Do całości makijażu użyłam kosmetyków z poniższego zdjęcia. Na twarz nałożyłam podkład Nearly Naked w odcieniu 120 Vanilla, następnie korektor Age Defying 01 Light, całość przypudrowałam transparentnym pudrem 880 Revlon ColorStay. Policzki podkreśliłam bronzerem Photoready. Na ustach mam kredkę w odcieniu Lovesick. Jedynie do podkreślenia brwi użyłam setu Catrice.

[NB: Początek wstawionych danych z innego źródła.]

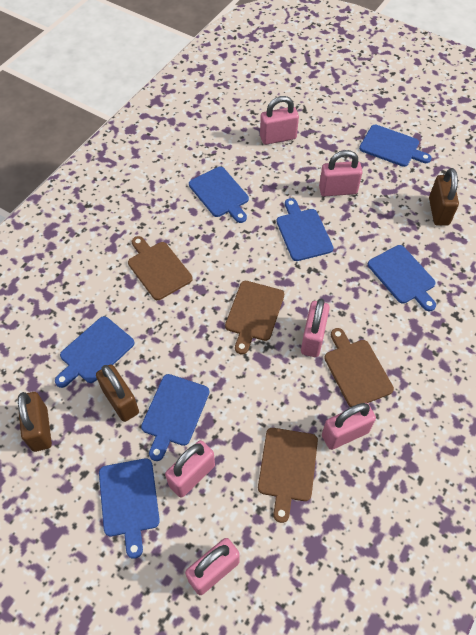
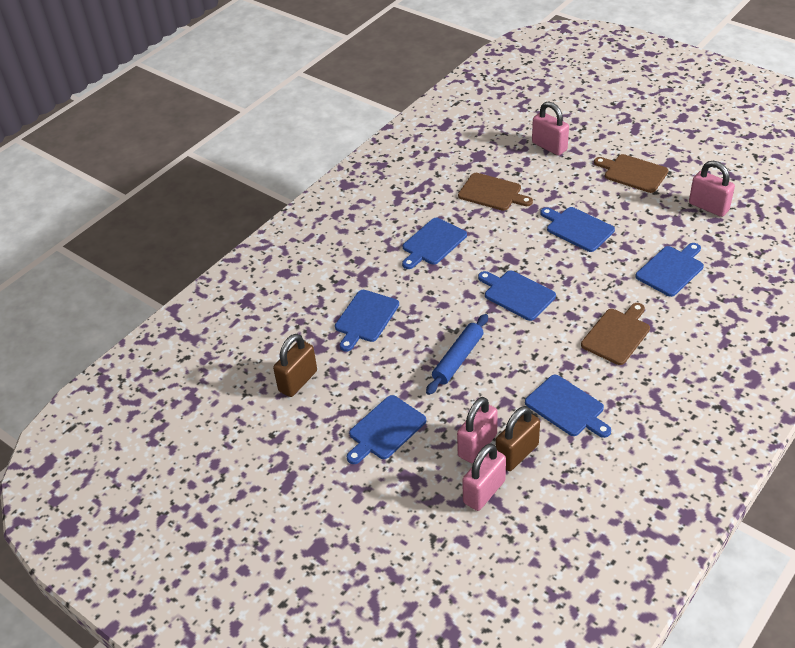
blue rolling pin: 0 -> 1
brown cutting board: 4 -> 3
brown padlock: 3 -> 2
pink padlock: 6 -> 4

Teraz czas na garść mini recenzji. :) Zacznijmy od początku, czyli od podkładu. Zdecydowałam się na Nearly Naked w odcieniu 120 Vanilla, czyli najjaśniejszym jaki był dostępny. Bardzo ładny, niezawierający różowych tonów. Początkowo był dla mnie ciut za ciemny, ale ładnie stapiał się z cerą. Jest to kosmetyk o średnim kryciu, do większych niespodzianek potrzebny będzie zdecydowanie korektor. Na skórze jest lekki, nie obciąża jej i przyjemnie się go nosi. Skóra ma wyrównany koloryt, pory są ukryte, a cera wygląda bardzo naturalnie, świeżo i promiennie. Konsystencja jest bardzo lejąca, nałożony na dłoń szybko po niej spływa co jest dość kłopotliwe bo podkład nie posiada pompki. Nearly Naked ładnie trzyma mat w ciągu dnia. Tuż po nałożeniu jego wykończenie określiłabym jako lekko satynowe. Na pewno nie jest tłusty. Mam jednak do niego zastrzeżenie – szybko ściera się ze skrzydełek nosa, co dla mnie jest minusem. Lubi też podkreślać suche skórki. Poleciłabym go więc przede wszystkim do cer bezproblemowych, które nie borykają się z trądzikiem, czy przesuszoną skórą.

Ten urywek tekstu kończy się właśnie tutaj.